Recopiez à l'identique, dans le texte sur la monnaie complémentaire, le passage qui va de « Regard critique visant » jusqu'à « de ses responsabilités. ».

Extrait du document ▸
################

La monnaie complémentaire,  un moyen de mobiliser concrètement les citoyens au-delà de l’indispensable information et de toucher différents publics tels que le monde associatif, les élus, les acteurs économiques…

 

Regard critique visant à renforcer le sens de l’intérêt général trop souvent négligé au profit de minorités

 

La monnaie complémentaire : une des réponses au défi contemporain

 

·         Aujourd’hui, malgré le fait que nous ayons frôlé la catastrophe financière en 2008 et dont nous payons encore aujourd’hui et pour longtemps les conséquences et plus particulièrement les plus démunis, environ 95% de la masse monétaire mondiale est captée par les marchés financiers spéculatifs tandis que moins de 5% sert au fonctionnement de l’économie réelle permettant l’échange de biens et de services. Il est malheureusement clair que les mesures qui ont été prises après 2008 ne sont pas à la hauteur des enjeux, laissant toujours les mains libres au monde financier et le dédouanant de ses responsabilités.

Dans ce contexte, un des rôles essentiels des monnaies complémentaires est justement de limiter cette captation par les marchés spéculatifs (le contraire de la logique « Monopoly »). Il s’agit alors d’orienter la monnaie pour répondre aux besoins des citoyens en affectant à la monnaie une fonction de soutien à l’économie locale.

 

·         Le total des actifs de la banque BNP Fortis Paribas dépasse le PIB d’un pays comme la France. De ce fait, on conçoit aisément que l’autorité politique, garante du bien  commun soit soumise à des pressions qui cherchent à faire passer l’intérêt des grosses banques et de ses principaux actionnaires avant ceux de l’ensemble de la population. Les monnaies complémentaires sont alors perçues comme un gadget, comme  peuvent l’être les initiatives telles que NewB ou le Credal qui veulent donner une éthique à l’usage de l’argent. Mais cela n’est pas dû à ces alternatives, cela est dû au laisser-faire qui renforce les plus avantagés, qui élimine la diversité et crée, à l’image de l’agriculture dominante, une monoculture de la finance et de la monnaie, au service des plus nantis.

################

Données brutes ▸
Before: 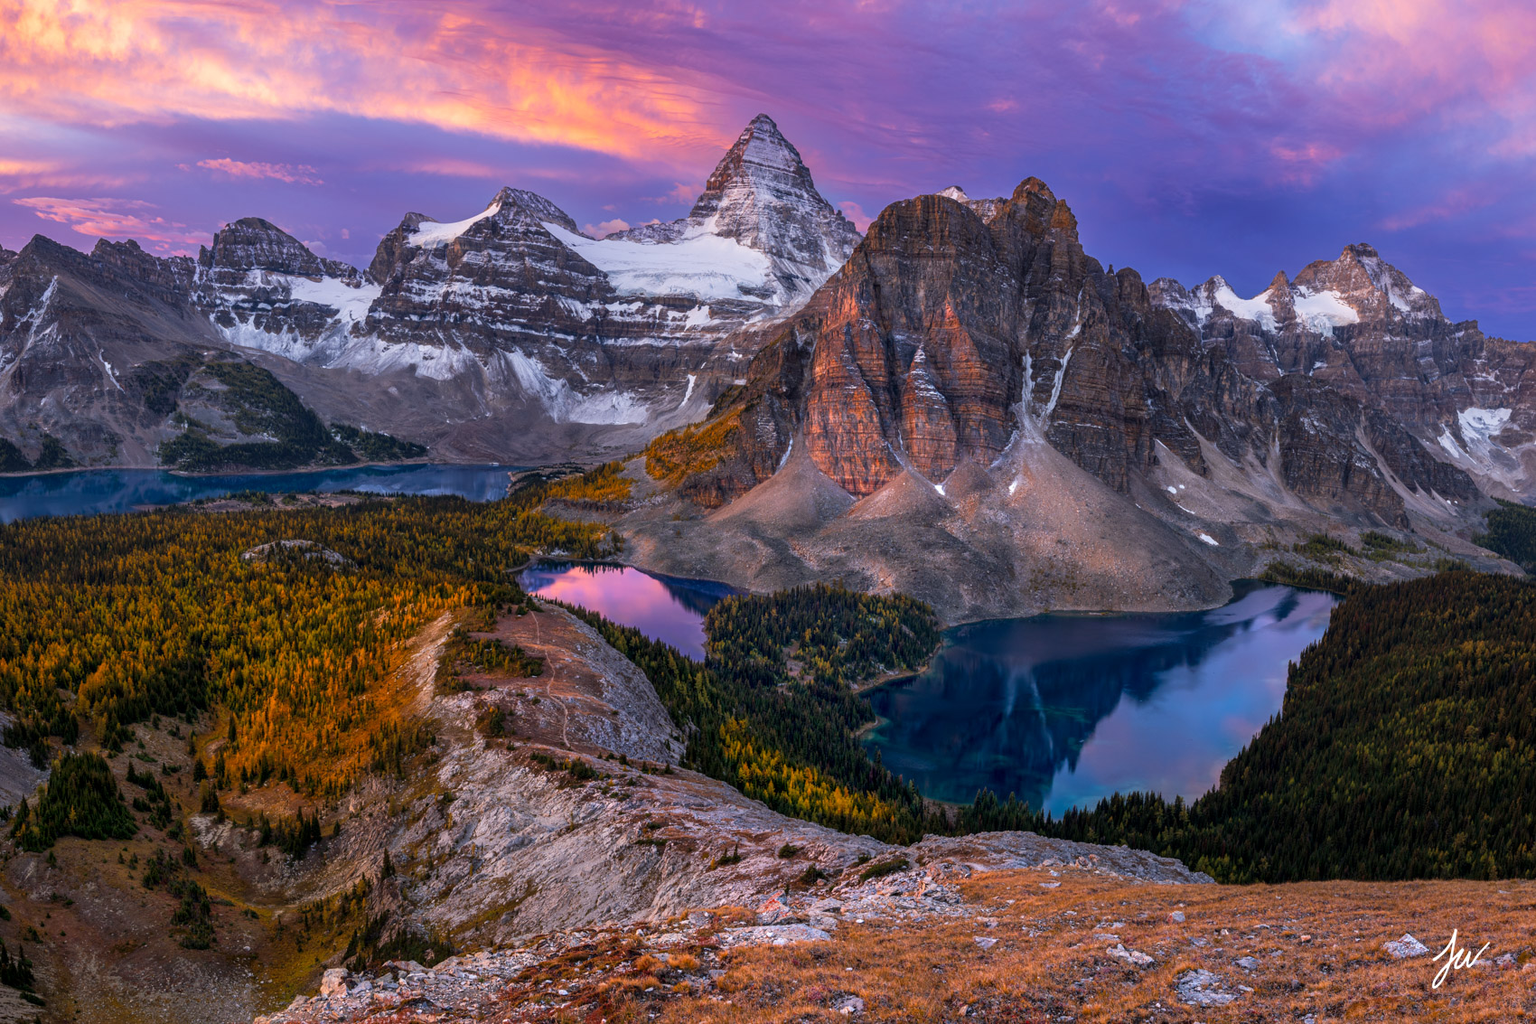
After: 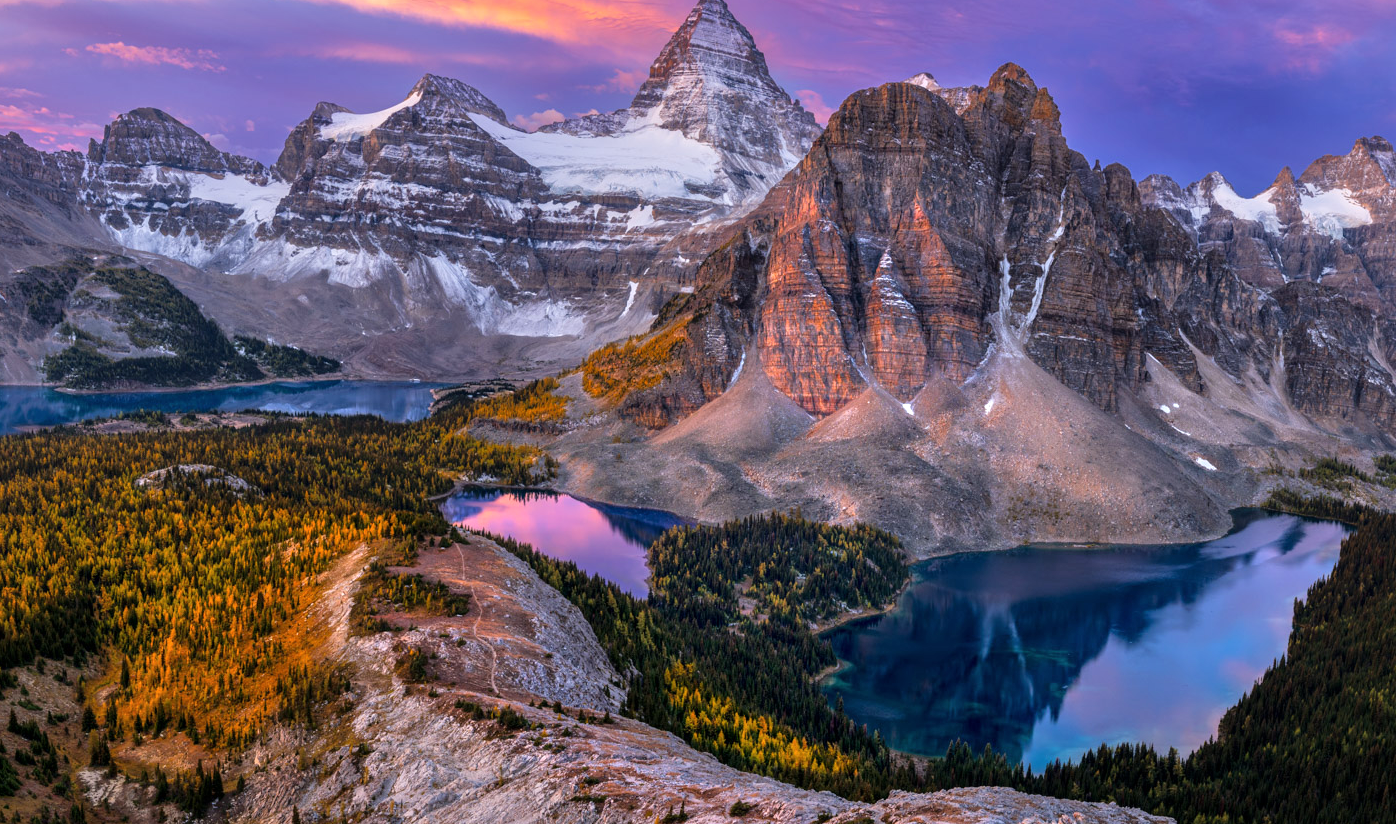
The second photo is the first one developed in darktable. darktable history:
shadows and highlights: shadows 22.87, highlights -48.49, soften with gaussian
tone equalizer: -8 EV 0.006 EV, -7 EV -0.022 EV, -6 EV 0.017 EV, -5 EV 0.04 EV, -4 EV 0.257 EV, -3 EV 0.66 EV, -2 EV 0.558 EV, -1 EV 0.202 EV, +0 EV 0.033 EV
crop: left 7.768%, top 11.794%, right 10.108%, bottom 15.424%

################

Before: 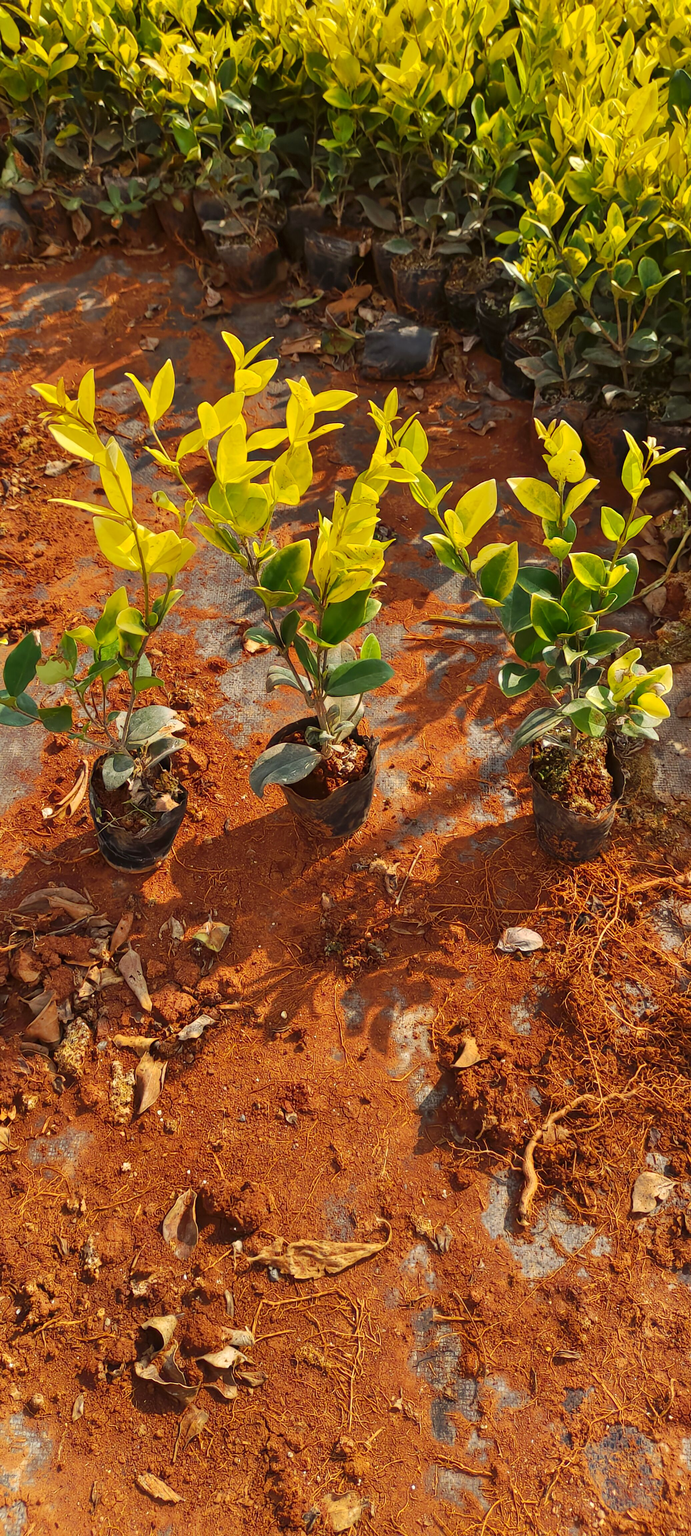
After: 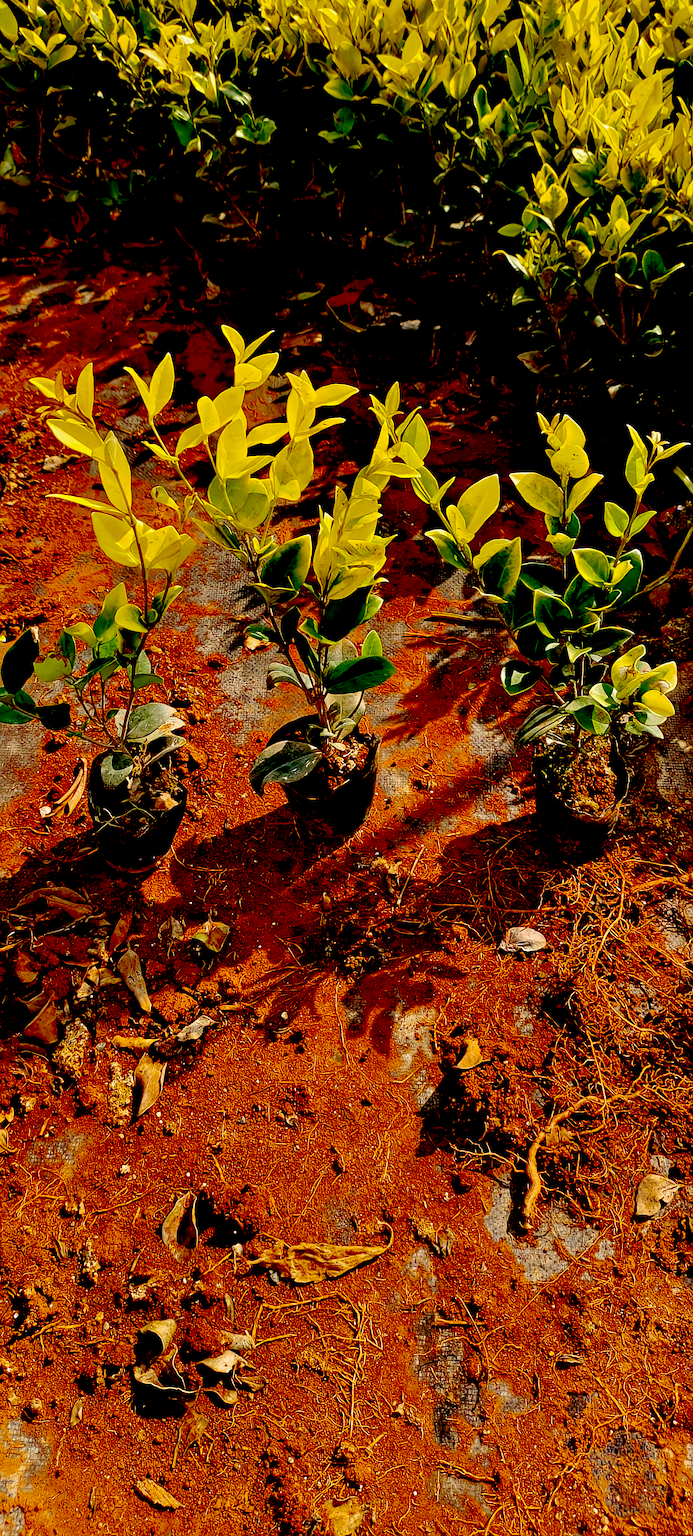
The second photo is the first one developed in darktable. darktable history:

################

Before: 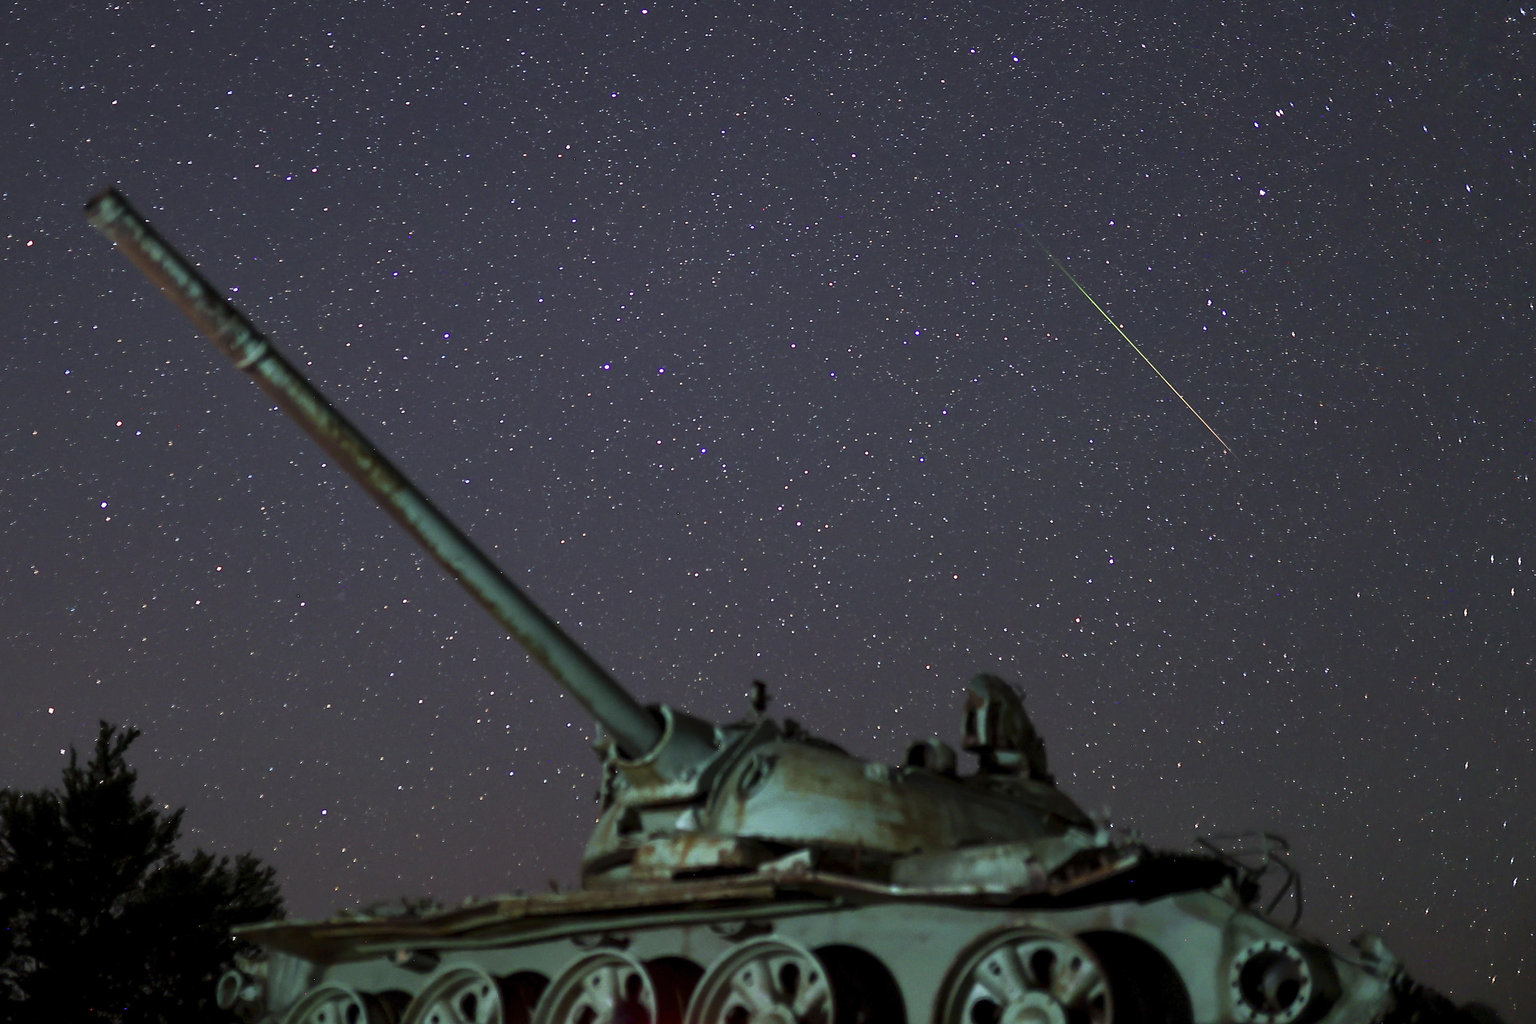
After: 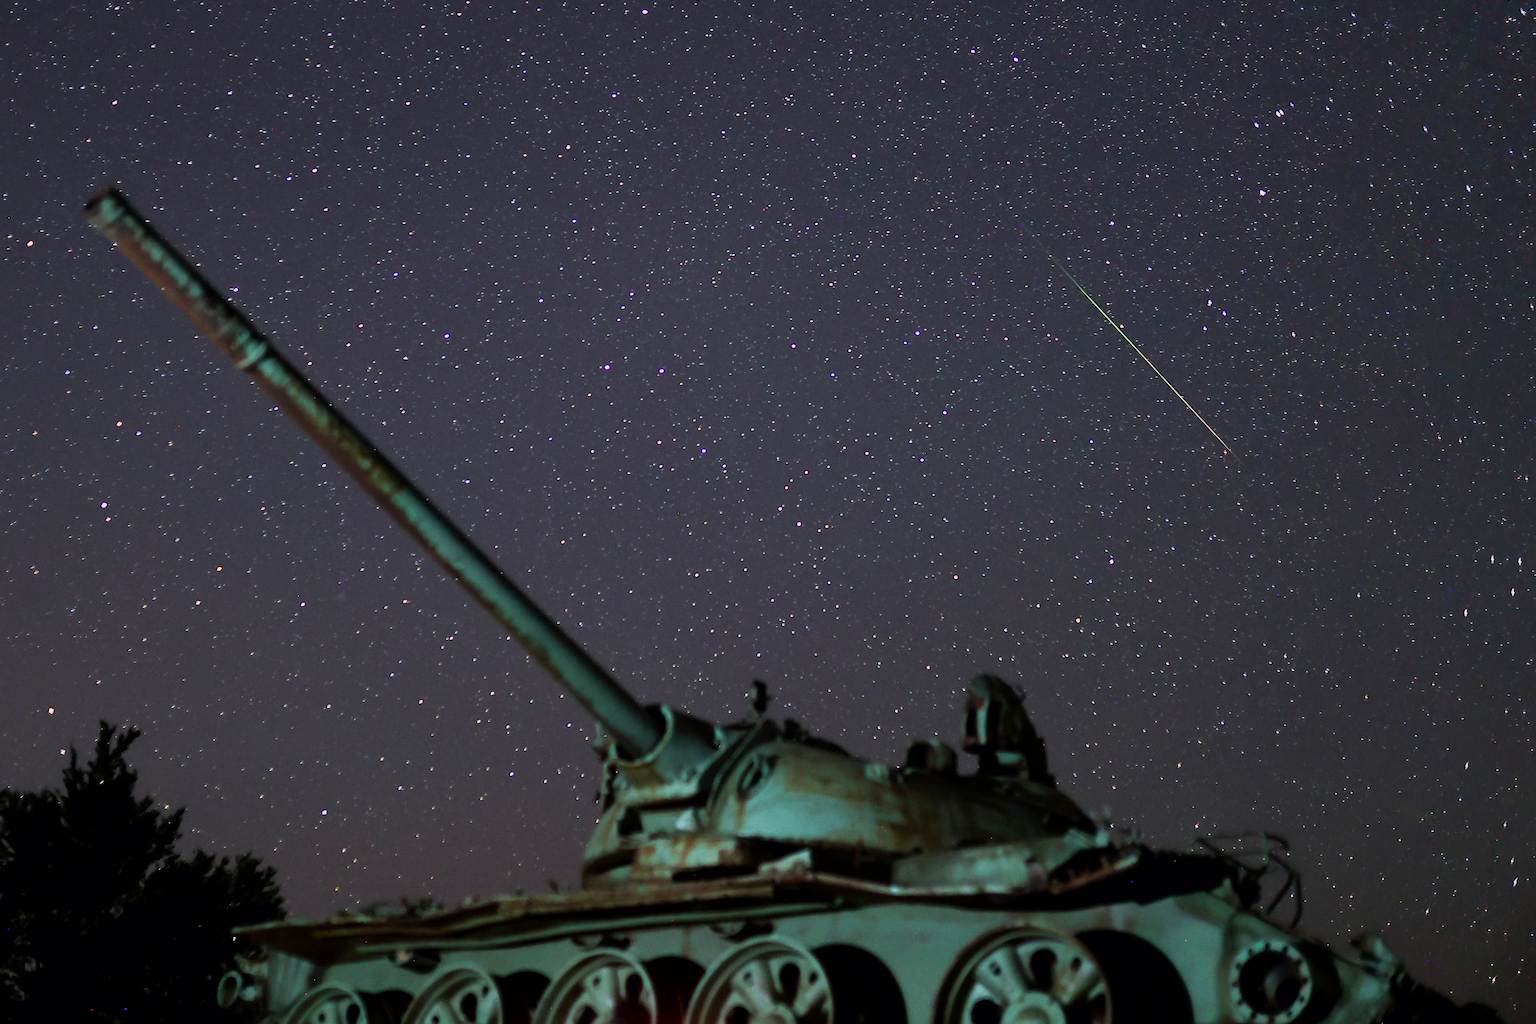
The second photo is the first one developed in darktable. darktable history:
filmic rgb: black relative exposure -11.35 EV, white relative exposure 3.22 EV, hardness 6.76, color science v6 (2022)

################

Réponse rédigée ▸
Regard critique visant à renforcer le sens de l’intérêt général trop souvent négligé au profit de minorités

 

La monnaie complémentaire : une des réponses au défi contemporain

 

·         Aujourd’hui, malgré le fait que nous ayons frôlé la catastrophe financière en 2008 et dont nous payons encore aujourd’hui et pour longtemps les conséquences et plus particulièrement les plus démunis, environ 95% de la masse monétaire mondiale est captée par les marchés financiers spéculatifs tandis que moins de 5% sert au fonctionnement de l’économie réelle permettant l’échange de biens et de services. Il est malheureusement clair que les mesures qui ont été prises après 2008 ne sont pas à la hauteur des enjeux, laissant toujours les mains libres au monde financier et le dédouanant de ses responsabilités.